## BRIEF
Return the data below exactly as given, except for the images.

─── PROVIDED MATERIAL

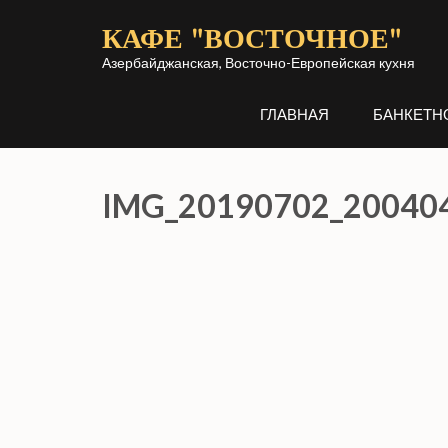
Перейти
КАФЕ "ВОСТОЧНОЕ"
к
содержимому
Азербайджанская, Восточно-Европейская кухня
(нажмите
ГЛАВНАЯ
БАНКЕТН
Enter)
IMG_20190702_20040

──────

## ANSWER SECTION
Перейти
КАФЕ "ВОСТОЧНОЕ"
к
содержимому
Азербайджанская, Восточно-Европейская кухня
(нажмите
ГЛАВНАЯ
БАНКЕТН
Enter)
IMG_20190702_20040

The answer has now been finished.